> _Work to complete_
Transcribe the data below line for line, from the very start down through the line containing "CONSULTORIA E GESTÃO EMPRESARIAL", with both ends included.

(Data entries)
+===+

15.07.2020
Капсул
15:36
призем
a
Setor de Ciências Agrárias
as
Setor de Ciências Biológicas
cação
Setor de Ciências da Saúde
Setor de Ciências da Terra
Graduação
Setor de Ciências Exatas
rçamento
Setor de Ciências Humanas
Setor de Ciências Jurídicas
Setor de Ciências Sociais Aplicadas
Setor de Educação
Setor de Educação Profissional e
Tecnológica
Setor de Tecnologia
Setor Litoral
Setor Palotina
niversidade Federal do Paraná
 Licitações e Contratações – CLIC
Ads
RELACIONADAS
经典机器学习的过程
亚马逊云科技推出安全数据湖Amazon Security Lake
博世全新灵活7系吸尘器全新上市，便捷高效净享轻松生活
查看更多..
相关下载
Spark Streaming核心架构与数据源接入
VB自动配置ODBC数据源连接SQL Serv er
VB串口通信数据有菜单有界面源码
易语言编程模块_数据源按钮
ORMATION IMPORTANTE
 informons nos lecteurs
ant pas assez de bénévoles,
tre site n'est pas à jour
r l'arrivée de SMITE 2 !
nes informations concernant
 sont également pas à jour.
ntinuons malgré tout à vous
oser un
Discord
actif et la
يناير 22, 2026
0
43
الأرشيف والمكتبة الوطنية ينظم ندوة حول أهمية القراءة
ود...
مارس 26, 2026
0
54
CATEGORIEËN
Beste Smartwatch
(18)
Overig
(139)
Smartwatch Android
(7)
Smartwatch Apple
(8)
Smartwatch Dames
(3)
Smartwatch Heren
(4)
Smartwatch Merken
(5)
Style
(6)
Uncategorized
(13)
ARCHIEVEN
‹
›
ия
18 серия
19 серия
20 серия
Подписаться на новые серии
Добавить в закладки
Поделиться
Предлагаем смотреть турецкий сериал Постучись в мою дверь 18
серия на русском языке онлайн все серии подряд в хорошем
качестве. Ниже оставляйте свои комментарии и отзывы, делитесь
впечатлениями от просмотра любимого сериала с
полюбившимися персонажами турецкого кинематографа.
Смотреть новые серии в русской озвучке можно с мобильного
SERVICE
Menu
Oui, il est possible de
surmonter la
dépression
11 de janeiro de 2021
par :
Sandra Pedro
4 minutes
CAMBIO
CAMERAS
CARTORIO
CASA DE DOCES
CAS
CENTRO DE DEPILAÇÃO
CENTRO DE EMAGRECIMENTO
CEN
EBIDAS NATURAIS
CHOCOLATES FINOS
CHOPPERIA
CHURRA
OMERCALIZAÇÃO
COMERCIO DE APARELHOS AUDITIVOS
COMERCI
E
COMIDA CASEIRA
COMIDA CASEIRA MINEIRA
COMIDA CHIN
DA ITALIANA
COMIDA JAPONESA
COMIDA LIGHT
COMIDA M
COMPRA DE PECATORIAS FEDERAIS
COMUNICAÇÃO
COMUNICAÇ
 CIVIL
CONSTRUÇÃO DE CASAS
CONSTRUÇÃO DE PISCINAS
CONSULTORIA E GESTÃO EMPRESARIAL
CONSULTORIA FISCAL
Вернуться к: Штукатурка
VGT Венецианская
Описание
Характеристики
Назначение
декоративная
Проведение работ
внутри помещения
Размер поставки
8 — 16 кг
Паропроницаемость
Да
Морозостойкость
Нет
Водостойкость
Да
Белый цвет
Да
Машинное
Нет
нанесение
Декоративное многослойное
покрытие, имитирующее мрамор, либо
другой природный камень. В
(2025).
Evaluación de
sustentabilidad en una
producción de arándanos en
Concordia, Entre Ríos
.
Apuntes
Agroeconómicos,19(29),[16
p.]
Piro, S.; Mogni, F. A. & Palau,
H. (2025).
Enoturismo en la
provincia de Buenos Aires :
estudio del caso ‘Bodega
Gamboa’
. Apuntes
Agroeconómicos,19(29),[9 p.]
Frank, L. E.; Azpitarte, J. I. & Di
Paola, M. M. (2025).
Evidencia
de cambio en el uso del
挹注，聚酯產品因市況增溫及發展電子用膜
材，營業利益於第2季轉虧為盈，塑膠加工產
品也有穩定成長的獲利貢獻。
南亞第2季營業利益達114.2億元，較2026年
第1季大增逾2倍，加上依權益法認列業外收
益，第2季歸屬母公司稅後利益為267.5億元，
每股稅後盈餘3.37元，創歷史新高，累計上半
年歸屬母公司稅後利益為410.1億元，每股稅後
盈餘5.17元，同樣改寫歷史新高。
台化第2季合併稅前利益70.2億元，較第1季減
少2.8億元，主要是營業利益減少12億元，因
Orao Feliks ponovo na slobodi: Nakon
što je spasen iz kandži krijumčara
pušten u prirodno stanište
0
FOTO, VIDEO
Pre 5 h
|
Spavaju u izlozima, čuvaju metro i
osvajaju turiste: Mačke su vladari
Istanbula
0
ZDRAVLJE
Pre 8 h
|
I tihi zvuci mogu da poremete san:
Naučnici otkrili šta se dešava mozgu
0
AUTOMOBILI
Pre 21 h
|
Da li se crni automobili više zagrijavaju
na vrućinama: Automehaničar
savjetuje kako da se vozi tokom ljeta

+===+

> _Response area_
15.07.2020
Капсул
15:36
призем
a
Setor de Ciências Agrárias
as
Setor de Ciências Biológicas
cação
Setor de Ciências da Saúde
Setor de Ciências da Terra
Graduação
Setor de Ciências Exatas
rçamento
Setor de Ciências Humanas
Setor de Ciências Jurídicas
Setor de Ciências Sociais Aplicadas
Setor de Educação
Setor de Educação Profissional e
Tecnológica
Setor de Tecnologia
Setor Litoral
Setor Palotina
niversidade Federal do Paraná
 Licitações e Contratações – CLIC
Ads
RELACIONADAS
经典机器学习的过程
亚马逊云科技推出安全数据湖Amazon Security Lake
博世全新灵活7系吸尘器全新上市，便捷高效净享轻松生活
查看更多..
相关下载
Spark Streaming核心架构与数据源接入
VB自动配置ODBC数据源连接SQL Serv er
VB串口通信数据有菜单有界面源码
易语言编程模块_数据源按钮
ORMATION IMPORTANTE
 informons nos lecteurs
ant pas assez de bénévoles,
tre site n'est pas à jour
r l'arrivée de SMITE 2 !
nes informations concernant
 sont également pas à jour.
ntinuons malgré tout à vous
oser un
Discord
actif et la
يناير 22, 2026
0
43
الأرشيف والمكتبة الوطنية ينظم ندوة حول أهمية القراءة
ود...
مارس 26, 2026
0
54
CATEGORIEËN
Beste Smartwatch
(18)
Overig
(139)
Smartwatch Android
(7)
Smartwatch Apple
(8)
Smartwatch Dames
(3)
Smartwatch Heren
(4)
Smartwatch Merken
(5)
Style
(6)
Uncategorized
(13)
ARCHIEVEN
‹
›
ия
18 серия
19 серия
20 серия
Подписаться на новые серии
Добавить в закладки
Поделиться
Предлагаем смотреть турецкий сериал Постучись в мою дверь 18
серия на русском языке онлайн все серии подряд в хорошем
качестве. Ниже оставляйте свои комментарии и отзывы, делитесь
впечатлениями от просмотра любимого сериала с
полюбившимися персонажами турецкого кинематографа.
Смотреть новые серии в русской озвучке можно с мобильного
SERVICE
Menu
Oui, il est possible de
surmonter la
dépression
11 de janeiro de 2021
par :
Sandra Pedro
4 minutes
CAMBIO
CAMERAS
CARTORIO
CASA DE DOCES
CAS
CENTRO DE DEPILAÇÃO
CENTRO DE EMAGRECIMENTO
CEN
EBIDAS NATURAIS
CHOCOLATES FINOS
CHOPPERIA
CHURRA
OMERCALIZAÇÃO
COMERCIO DE APARELHOS AUDITIVOS
COMERCI
E
COMIDA CASEIRA
COMIDA CASEIRA MINEIRA
COMIDA CHIN
DA ITALIANA
COMIDA JAPONESA
COMIDA LIGHT
COMIDA M
COMPRA DE PECATORIAS FEDERAIS
COMUNICAÇÃO
COMUNICAÇ
 CIVIL
CONSTRUÇÃO DE CASAS
CONSTRUÇÃO DE PISCINAS
CONSULTORIA E GESTÃO EMPRESARIAL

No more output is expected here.